Excerpted passage:
# New York City - best photo ops?



## DDKD726 (Feb 21, 2005)

My wife and I are heading to NYC this weekend. We will be visiting Brooklyn and Staten Island as well. I hear the promenade in Brooklyn Heights (see most Woody Allen films) offers some cool photo opportunities…
Aside from the typical shooting spots (ESB, Brooklyn Bridge, Chrysler Building, Central Park, Time Square) can anyone throw out some ideas for good shooting locations???

Thanks


----------



## Max (Sep 26, 2002)

Just take your camera and wing it. NYC is a wonderful place that's bursting with photo ops, pretty much everywhere you look. You don't need to shoot the big ticket items in order to come away with quintessential New York images.


----------



## CanadaRAM (Jul 24, 2005)

There are squares every few blocks where the neighborhood people sit and meet and feed the squirrels etc. Great for local colour.

We stayed in Harlem for a week and it was great.


----------



## johnnyspade (Aug 24, 2007)

I'll second Max. The best photo ops in NYC are the unexpected ones. It's a great city.


----------



## DDKD726 (Feb 21, 2005)

Sounds good, I'll be sure to bring the point and shoot each time we go out!


----------



## eMacMan (Nov 27, 2006)

Problem 1:
How would the New York City photo thread read in the part that opens with the words "## Max (Sep" and closes with "(Jul 24, 2005)" if you swapped "photo ops" for "photo spots"?
Problem 2:
In the New York City photo thread, where did CanadaRAM stay for a week?
Problem 3:
Can you carry on the New York City photo thread from its last line?

Dataset extract:
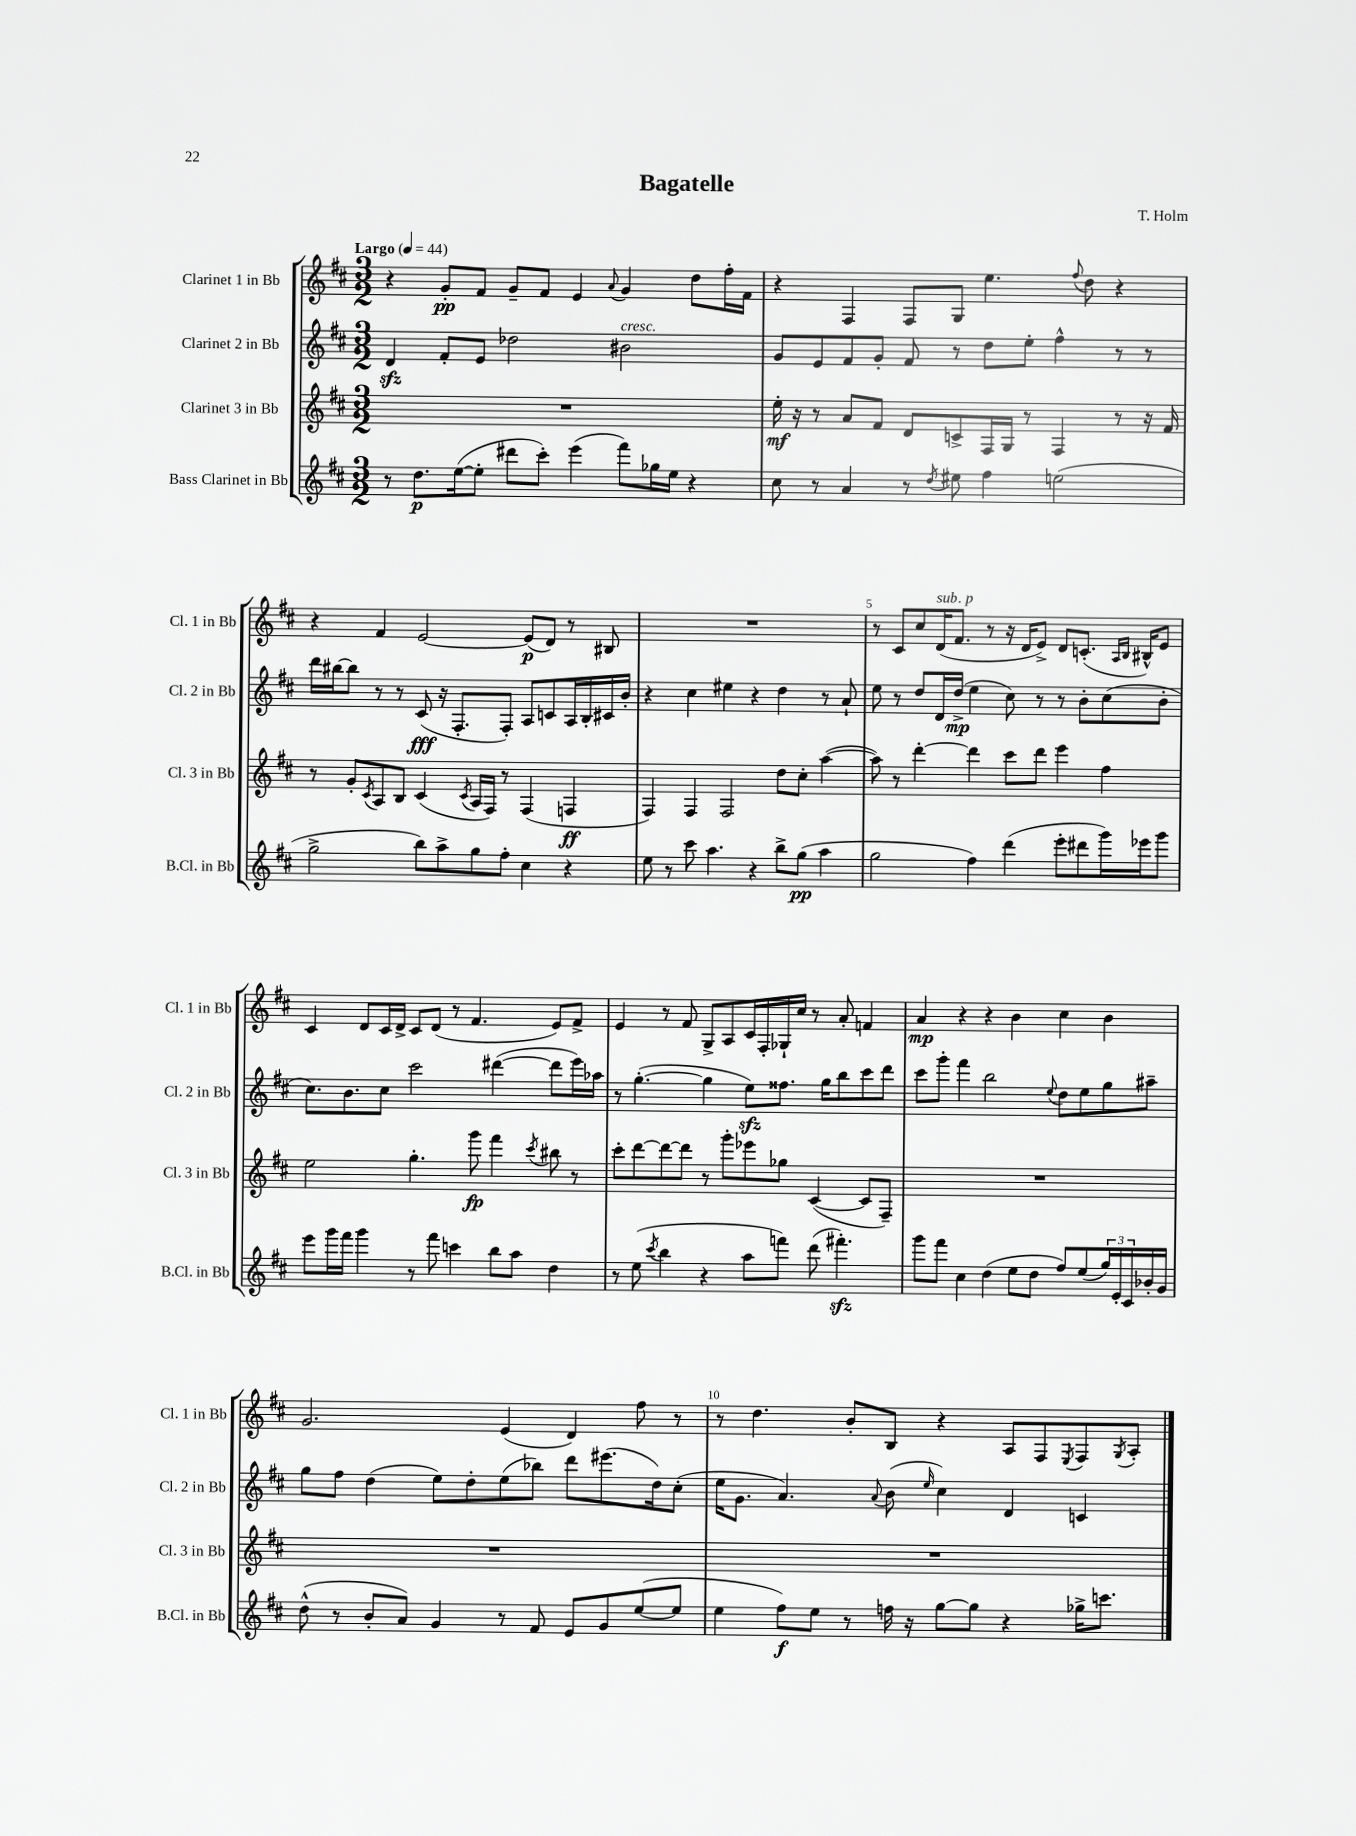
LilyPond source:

Reply 1:
## Max (Sep 26, 2002)

Just take your camera and wing it. NYC is a wonderful place that's bursting with photo spots, pretty much everywhere you look. You don't need to shoot the big ticket items in order to come away with quintessential New York images.


----------



## CanadaRAM (Jul 24, 2005)

Reply 2:
In Harlem.

Reply 3:
If you need a wider angle than available on the camera do not hesitate to shift the camera and take a second shot. The screen grid on your camera should ensure good overlap and help to keep you from shifting too much. Use PS Elements or whatever other app you like to splice the two together when you get home. Once you do a couple, doing it by hand takes less than a minute and often produces better results than using automated features.


----------



## DDKD726 (Feb 21, 2005)

eMacMan said:


> If you need a wider angle than available on the camera do not hesitate to shift the camera and take a second shot. The screen grid on your camera should ensure good overlap and help to keep you from shifting too much. Use PS Elements or whatever other app you like to splice the two together when you get home. Once you do a couple, doing it by hand takes less than a minute and often produces better results than using automated features.


Great idea, thanks for the tip!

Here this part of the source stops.